Dec 12, 2011 10:08
I must have forgotten to tag the last time I heard Tchaikovsky's violin concerto played, because I can't find the post. Anyhow, if you don't know what it is: Tchaikovsky wrote only one violin concerto, but it's widely considered the most difficult piece of violin music ever composed. It's beautiful, but hoo boy, it is insane to play. The first movement is full of harmonics and other notes so high that you practically have to invent an all-new clef just to write them. I'm sure there were older people in the audience whose hearing is sufficiently degraded that they can't hear things at that frequency. The third movement is marked by crazy pizzicato, both for the soloist and the orchestra. Much of the rest is the violin equivalent of thrash metal.
It's so difficult, that the first guy Tchaikovsky offered it to, to debut it, turned it down and pronounced it "unplayable." The second guy, who did eventually debut it, took two years to learn it until he felt comfortable to play it in public.

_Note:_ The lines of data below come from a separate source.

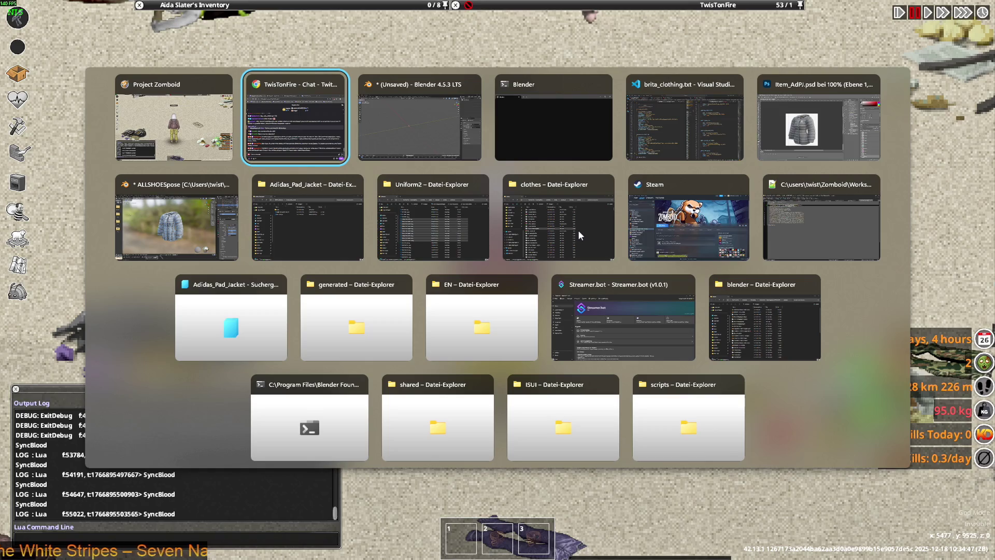
Select the jacket's world model name on line 1313 of the clothing script, then bring Blender's import menu forward.
{"action": "key", "text": "Tab"}
{"action": "key", "text": "Tab"}
{"action": "key", "text": "Tab"}
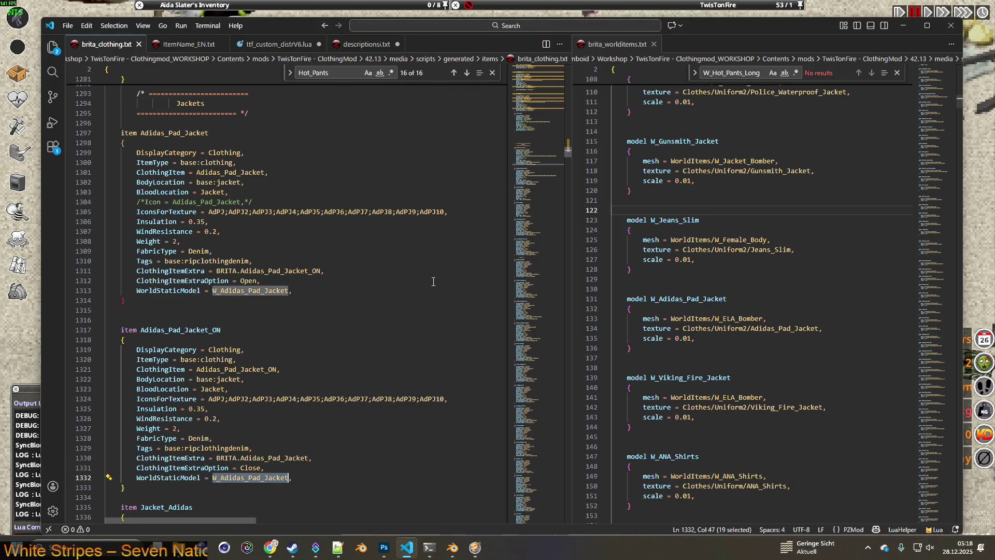
{"action": "left_click_drag", "start_coordinate": [213, 291], "coordinate": [281, 290]}
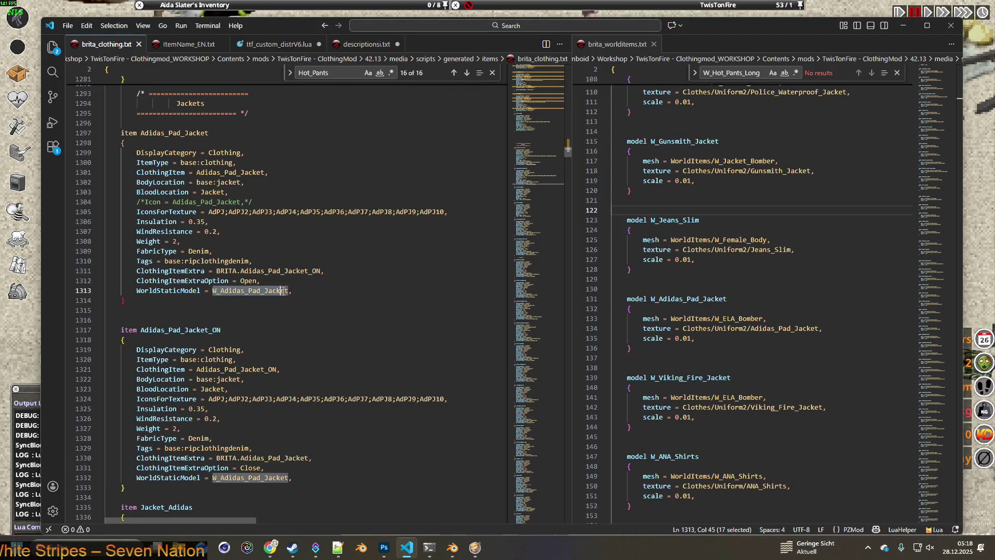
{"action": "mouse_move", "coordinate": [452, 547]}
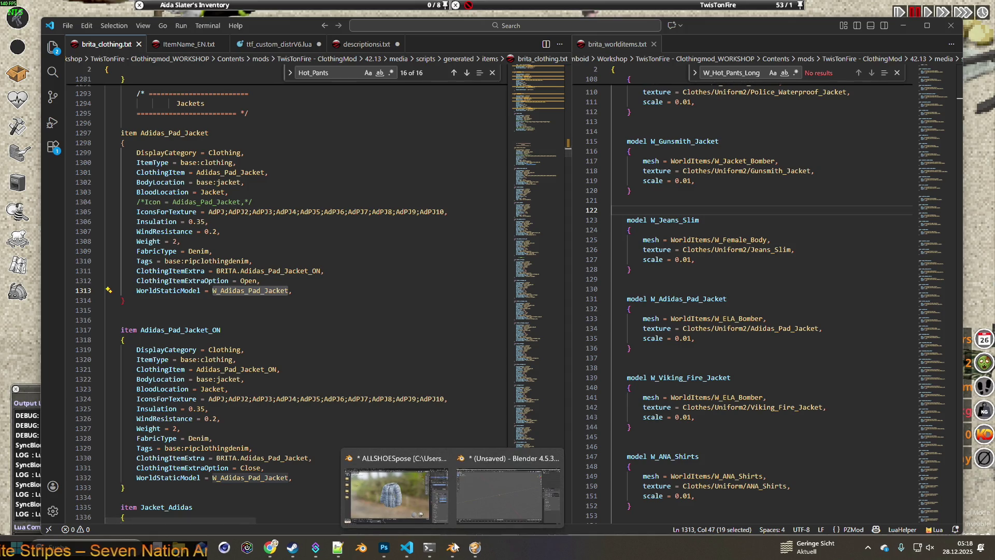
{"action": "left_click", "coordinate": [488, 462]}
{"action": "left_click", "coordinate": [23, 18]}
{"action": "mouse_move", "coordinate": [41, 166]}
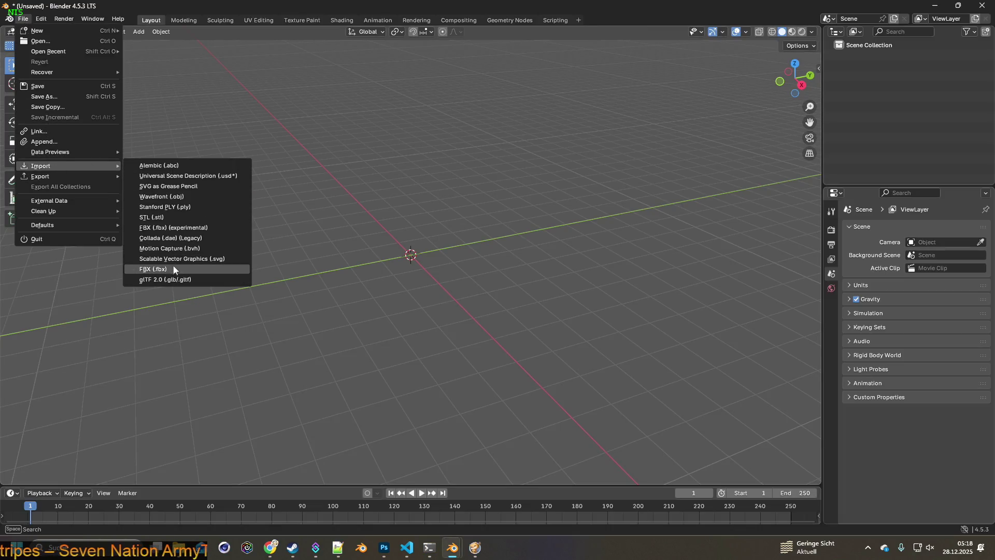
In the FBX import browser, navigate from Uniform2 up to media and into models_X\WorldItems.
{"action": "left_click", "coordinate": [172, 269]}
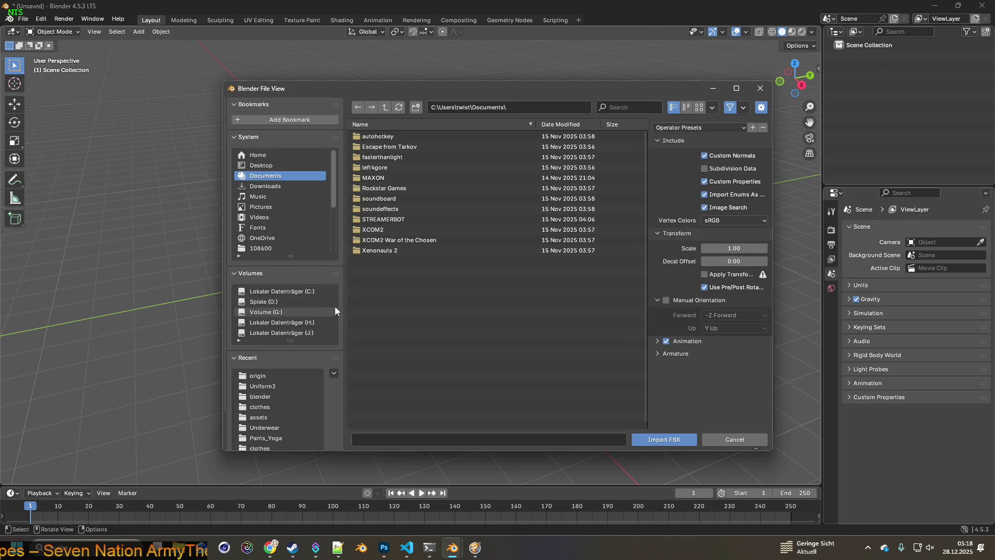
{"action": "left_click", "coordinate": [276, 386]}
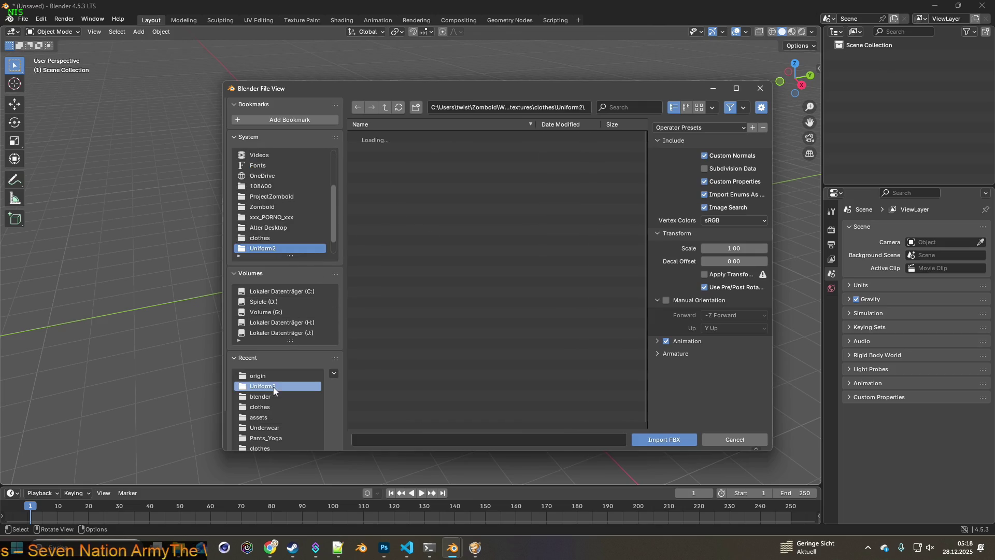
{"action": "left_click", "coordinate": [388, 106]}
{"action": "left_click", "coordinate": [387, 106]}
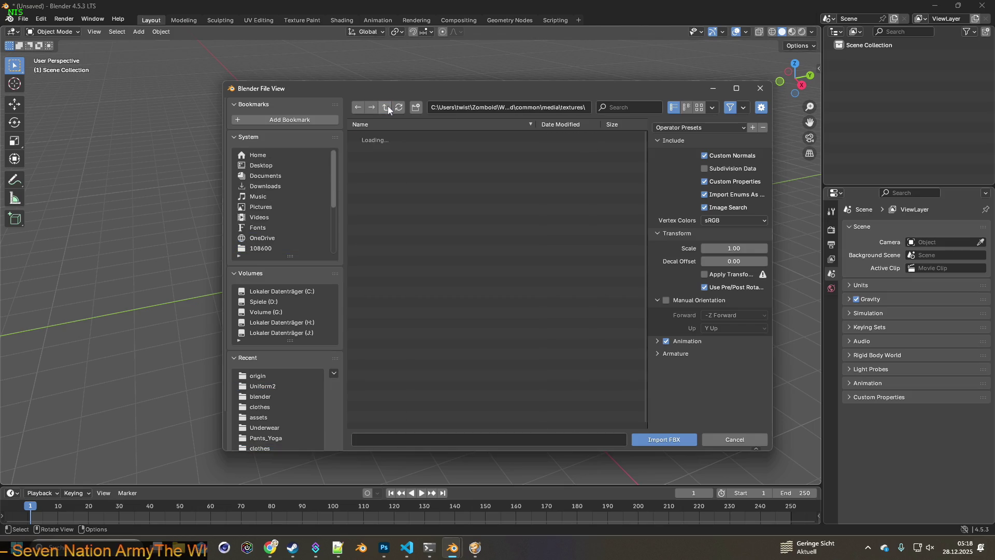
{"action": "left_click", "coordinate": [388, 105]}
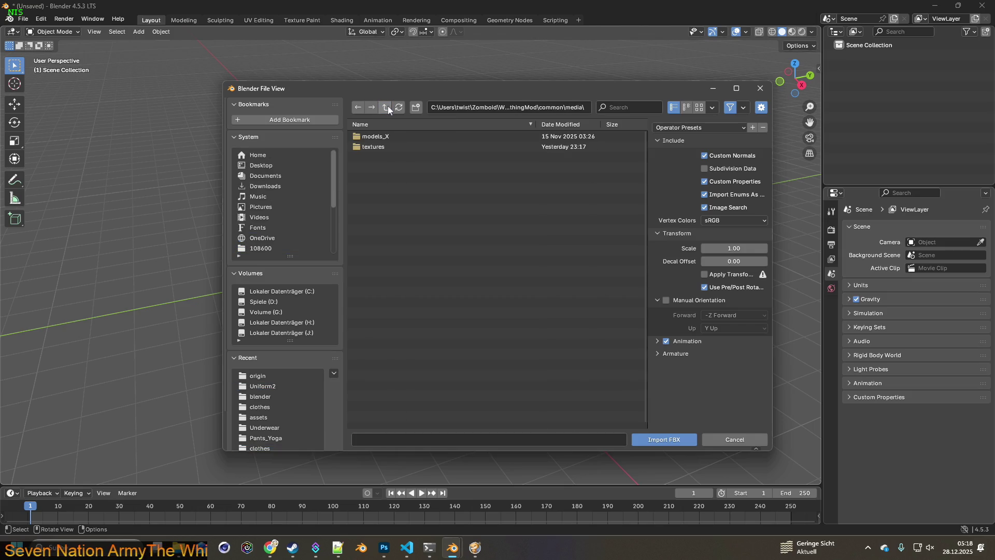
{"action": "double_click", "coordinate": [388, 134]}
{"action": "double_click", "coordinate": [385, 157]}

Only virtuosos ever have the stones to perform this piece. So it was great to hear the ultimate contemporary violin virtuoso, Joshua Bell, play it. What's more, we could really hear him, entirely distinct from the orchestra, because the only person closer to him was the conductor. No shit, Shizu and I had the two seats in the front row directly in front of his shoes. There's little space between the seats and the stage--I could touch the edge of the stage from my chair. We could have counted his nose hairs.
I don't know how we got those seats, but wow, that was amazing.